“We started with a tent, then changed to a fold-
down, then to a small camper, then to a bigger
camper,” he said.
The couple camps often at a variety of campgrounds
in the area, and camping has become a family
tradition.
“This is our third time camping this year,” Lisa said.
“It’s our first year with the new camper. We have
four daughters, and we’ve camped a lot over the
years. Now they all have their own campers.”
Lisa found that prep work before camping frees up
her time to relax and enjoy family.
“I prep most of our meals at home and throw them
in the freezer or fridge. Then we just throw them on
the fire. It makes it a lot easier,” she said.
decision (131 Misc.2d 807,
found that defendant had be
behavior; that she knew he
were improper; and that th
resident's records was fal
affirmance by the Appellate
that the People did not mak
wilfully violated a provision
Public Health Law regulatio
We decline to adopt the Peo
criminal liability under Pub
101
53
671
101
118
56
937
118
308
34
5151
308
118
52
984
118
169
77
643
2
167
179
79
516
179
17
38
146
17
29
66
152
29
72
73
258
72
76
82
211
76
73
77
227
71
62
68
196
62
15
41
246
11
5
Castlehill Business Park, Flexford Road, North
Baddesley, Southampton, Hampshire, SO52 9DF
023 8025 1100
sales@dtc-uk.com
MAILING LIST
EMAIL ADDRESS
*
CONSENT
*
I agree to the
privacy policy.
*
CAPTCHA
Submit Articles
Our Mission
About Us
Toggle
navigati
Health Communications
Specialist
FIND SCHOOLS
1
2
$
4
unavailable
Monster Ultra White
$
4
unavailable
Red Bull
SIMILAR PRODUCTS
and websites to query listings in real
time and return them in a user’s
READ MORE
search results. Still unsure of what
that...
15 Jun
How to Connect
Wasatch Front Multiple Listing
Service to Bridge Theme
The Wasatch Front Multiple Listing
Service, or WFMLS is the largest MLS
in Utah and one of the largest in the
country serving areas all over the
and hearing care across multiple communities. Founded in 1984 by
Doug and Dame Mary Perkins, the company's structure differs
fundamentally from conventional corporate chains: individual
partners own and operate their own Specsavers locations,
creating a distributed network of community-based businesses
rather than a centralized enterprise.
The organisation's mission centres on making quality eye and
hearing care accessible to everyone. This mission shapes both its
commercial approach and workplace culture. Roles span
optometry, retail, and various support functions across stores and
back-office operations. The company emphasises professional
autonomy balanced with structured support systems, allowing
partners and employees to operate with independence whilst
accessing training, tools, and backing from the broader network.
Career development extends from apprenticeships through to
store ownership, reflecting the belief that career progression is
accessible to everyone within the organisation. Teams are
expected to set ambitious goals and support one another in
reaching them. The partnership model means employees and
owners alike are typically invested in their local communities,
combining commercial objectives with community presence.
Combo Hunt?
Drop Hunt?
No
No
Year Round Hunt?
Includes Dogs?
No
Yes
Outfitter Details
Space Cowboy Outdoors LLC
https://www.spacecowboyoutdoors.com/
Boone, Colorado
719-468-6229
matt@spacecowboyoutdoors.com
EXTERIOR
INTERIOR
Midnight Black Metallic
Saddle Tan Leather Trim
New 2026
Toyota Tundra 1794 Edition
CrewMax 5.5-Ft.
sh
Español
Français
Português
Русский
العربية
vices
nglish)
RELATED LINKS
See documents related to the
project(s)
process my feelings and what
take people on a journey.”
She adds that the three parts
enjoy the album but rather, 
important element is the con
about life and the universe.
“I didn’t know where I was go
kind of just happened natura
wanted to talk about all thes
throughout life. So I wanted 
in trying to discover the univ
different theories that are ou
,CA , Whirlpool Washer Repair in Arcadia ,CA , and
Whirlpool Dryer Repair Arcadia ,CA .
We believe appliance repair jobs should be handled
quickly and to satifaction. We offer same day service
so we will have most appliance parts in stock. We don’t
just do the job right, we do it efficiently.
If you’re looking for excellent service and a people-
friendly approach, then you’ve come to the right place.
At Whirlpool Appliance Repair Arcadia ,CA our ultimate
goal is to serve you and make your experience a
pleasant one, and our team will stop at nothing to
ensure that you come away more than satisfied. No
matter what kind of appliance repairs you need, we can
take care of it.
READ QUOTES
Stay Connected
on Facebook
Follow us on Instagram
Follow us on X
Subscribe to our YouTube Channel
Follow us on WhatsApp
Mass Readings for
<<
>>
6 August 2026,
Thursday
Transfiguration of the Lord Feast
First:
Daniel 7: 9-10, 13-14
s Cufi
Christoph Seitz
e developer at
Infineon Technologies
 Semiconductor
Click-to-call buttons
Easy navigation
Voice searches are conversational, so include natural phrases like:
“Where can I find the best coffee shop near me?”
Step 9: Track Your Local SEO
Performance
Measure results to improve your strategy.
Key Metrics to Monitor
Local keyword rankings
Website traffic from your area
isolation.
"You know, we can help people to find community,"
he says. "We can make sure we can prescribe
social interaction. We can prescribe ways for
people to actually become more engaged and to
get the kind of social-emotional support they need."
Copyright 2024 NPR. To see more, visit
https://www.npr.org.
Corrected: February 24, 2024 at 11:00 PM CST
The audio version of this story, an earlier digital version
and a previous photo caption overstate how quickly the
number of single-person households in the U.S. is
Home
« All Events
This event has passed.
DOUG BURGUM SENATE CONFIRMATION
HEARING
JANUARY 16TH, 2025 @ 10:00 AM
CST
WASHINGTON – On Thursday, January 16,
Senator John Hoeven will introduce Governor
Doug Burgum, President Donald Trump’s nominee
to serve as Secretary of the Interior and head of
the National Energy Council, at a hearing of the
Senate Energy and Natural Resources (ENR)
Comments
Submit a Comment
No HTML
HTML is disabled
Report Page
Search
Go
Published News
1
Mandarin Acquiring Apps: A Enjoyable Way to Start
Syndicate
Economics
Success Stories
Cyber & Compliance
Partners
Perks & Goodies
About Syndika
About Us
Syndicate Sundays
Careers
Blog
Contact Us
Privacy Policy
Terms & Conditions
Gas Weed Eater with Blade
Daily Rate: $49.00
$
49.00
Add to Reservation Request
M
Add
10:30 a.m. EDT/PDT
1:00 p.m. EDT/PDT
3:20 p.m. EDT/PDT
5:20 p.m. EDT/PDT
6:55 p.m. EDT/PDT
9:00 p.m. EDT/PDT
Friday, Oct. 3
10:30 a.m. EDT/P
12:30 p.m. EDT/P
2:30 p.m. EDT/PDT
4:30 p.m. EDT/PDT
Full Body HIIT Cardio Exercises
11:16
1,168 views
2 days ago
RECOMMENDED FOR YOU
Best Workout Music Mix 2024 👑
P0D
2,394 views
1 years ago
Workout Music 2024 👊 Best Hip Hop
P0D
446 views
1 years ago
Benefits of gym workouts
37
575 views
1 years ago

══════

## Task details
Extract every record and return it verbatim.

## Solution for this exercise
“We started with a tent, then changed to a fold-
down, then to a small camper, then to a bigger
camper,” he said.
The couple camps often at a variety of campgrounds
in the area, and camping has become a family
tradition.
“This is our third time camping this year,” Lisa said.
“It’s our first year with the new camper. We have
four daughters, and we’ve camped a lot over the
years. Now they all have their own campers.”
Lisa found that prep work before camping frees up
her time to relax and enjoy family.
“I prep most of our meals at home and throw them
in the freezer or fridge. Then we just throw them on
the fire. It makes it a lot easier,” she said.
decision (131 Misc.2d 807,
found that defendant had be
behavior; that she knew he
were improper; and that th
resident's records was fal
affirmance by the Appellate
that the People did not mak
wilfully violated a provision
Public Health Law regulatio
We decline to adopt the Peo
criminal liability under Pub
101
53
671
101
118
56
937
118
308
34
5151
308
118
52
984
118
169
77
643
2
167
179
79
516
179
17
38
146
17
29
66
152
29
72
73
258
72
76
82
211
76
73
77
227
71
62
68
196
62
15
41
246
11
5
Castlehill Business Park, Flexford Road, North
Baddesley, Southampton, Hampshire, SO52 9DF
023 8025 1100
sales@dtc-uk.com
MAILING LIST
EMAIL ADDRESS
*
CONSENT
*
I agree to the
privacy policy.
*
CAPTCHA
Submit Articles
Our Mission
About Us
Toggle
navigati
Health Communications
Specialist
FIND SCHOOLS
1
2
$
4
unavailable
Monster Ultra White
$
4
unavailable
Red Bull
SIMILAR PRODUCTS
and websites to query listings in real
time and return them in a user’s
READ MORE
search results. Still unsure of what
that...
15 Jun
How to Connect
Wasatch Front Multiple Listing
Service to Bridge Theme
The Wasatch Front Multiple Listing
Service, or WFMLS is the largest MLS
in Utah and one of the largest in the
country serving areas all over the
and hearing care across multiple communities. Founded in 1984 by
Doug and Dame Mary Perkins, the company's structure differs
fundamentally from conventional corporate chains: individual
partners own and operate their own Specsavers locations,
creating a distributed network of community-based businesses
rather than a centralized enterprise.
The organisation's mission centres on making quality eye and
hearing care accessible to everyone. This mission shapes both its
commercial approach and workplace culture. Roles span
optometry, retail, and various support functions across stores and
back-office operations. The company emphasises professional
autonomy balanced with structured support systems, allowing
partners and employees to operate with independence whilst
accessing training, tools, and backing from the broader network.
Career development extends from apprenticeships through to
store ownership, reflecting the belief that career progression is
accessible to everyone within the organisation. Teams are
expected to set ambitious goals and support one another in
reaching them. The partnership model means employees and
owners alike are typically invested in their local communities,
combining commercial objectives with community presence.
Combo Hunt?
Drop Hunt?
No
No
Year Round Hunt?
Includes Dogs?
No
Yes
Outfitter Details
Space Cowboy Outdoors LLC
https://www.spacecowboyoutdoors.com/
Boone, Colorado
719-468-6229
matt@spacecowboyoutdoors.com
EXTERIOR
INTERIOR
Midnight Black Metallic
Saddle Tan Leather Trim
New 2026
Toyota Tundra 1794 Edition
CrewMax 5.5-Ft.
sh
Español
Français
Português
Русский
العربية
vices
nglish)
RELATED LINKS
See documents related to the
project(s)
process my feelings and what
take people on a journey.”
She adds that the three parts
enjoy the album but rather, 
important element is the con
about life and the universe.
“I didn’t know where I was go
kind of just happened natura
wanted to talk about all thes
throughout life. So I wanted 
in trying to discover the univ
different theories that are ou
,CA , Whirlpool Washer Repair in Arcadia ,CA , and
Whirlpool Dryer Repair Arcadia ,CA .
We believe appliance repair jobs should be handled
quickly and to satifaction. We offer same day service
so we will have most appliance parts in stock. We don’t
just do the job right, we do it efficiently.
If you’re looking for excellent service and a people-
friendly approach, then you’ve come to the right place.
At Whirlpool Appliance Repair Arcadia ,CA our ultimate
goal is to serve you and make your experience a
pleasant one, and our team will stop at nothing to
ensure that you come away more than satisfied. No
matter what kind of appliance repairs you need, we can
take care of it.
READ QUOTES
Stay Connected
on Facebook
Follow us on Instagram
Follow us on X
Subscribe to our YouTube Channel
Follow us on WhatsApp
Mass Readings for
<<
>>
6 August 2026,
Thursday
Transfiguration of the Lord Feast
First:
Daniel 7: 9-10, 13-14
s Cufi
Christoph Seitz
e developer at
Infineon Technologies
 Semiconductor
Click-to-call buttons
Easy navigation
Voice searches are conversational, so include natural phrases like:
“Where can I find the best coffee shop near me?”
Step 9: Track Your Local SEO
Performance
Measure results to improve your strategy.
Key Metrics to Monitor
Local keyword rankings
Website traffic from your area
isolation.
"You know, we can help people to find community,"
he says. "We can make sure we can prescribe
social interaction. We can prescribe ways for
people to actually become more engaged and to
get the kind of social-emotional support they need."
Copyright 2024 NPR. To see more, visit
https://www.npr.org.
Corrected: February 24, 2024 at 11:00 PM CST
The audio version of this story, an earlier digital version
and a previous photo caption overstate how quickly the
number of single-person households in the U.S. is
Home
« All Events
This event has passed.
DOUG BURGUM SENATE CONFIRMATION
HEARING
JANUARY 16TH, 2025 @ 10:00 AM
CST
WASHINGTON – On Thursday, January 16,
Senator John Hoeven will introduce Governor
Doug Burgum, President Donald Trump’s nominee
to serve as Secretary of the Interior and head of
the National Energy Council, at a hearing of the
Senate Energy and Natural Resources (ENR)
Comments
Submit a Comment
No HTML
HTML is disabled
Report Page
Search
Go
Published News
1
Mandarin Acquiring Apps: A Enjoyable Way to Start
Syndicate
Economics
Success Stories
Cyber & Compliance
Partners
Perks & Goodies
About Syndika
About Us
Syndicate Sundays
Careers
Blog
Contact Us
Privacy Policy
Terms & Conditions
Gas Weed Eater with Blade
Daily Rate: $49.00
$
49.00
Add to Reservation Request
M
Add
10:30 a.m. EDT/PDT
1:00 p.m. EDT/PDT
3:20 p.m. EDT/PDT
5:20 p.m. EDT/PDT
6:55 p.m. EDT/PDT
9:00 p.m. EDT/PDT
Friday, Oct. 3
10:30 a.m. EDT/P
12:30 p.m. EDT/P
2:30 p.m. EDT/PDT
4:30 p.m. EDT/PDT
Full Body HIIT Cardio Exercises
11:16
1,168 views
2 days ago
RECOMMENDED FOR YOU
Best Workout Music Mix 2024 👑
P0D
2,394 views
1 years ago
Workout Music 2024 👊 Best Hip Hop
P0D
446 views
1 years ago
Benefits of gym workouts
37
575 views
1 years ago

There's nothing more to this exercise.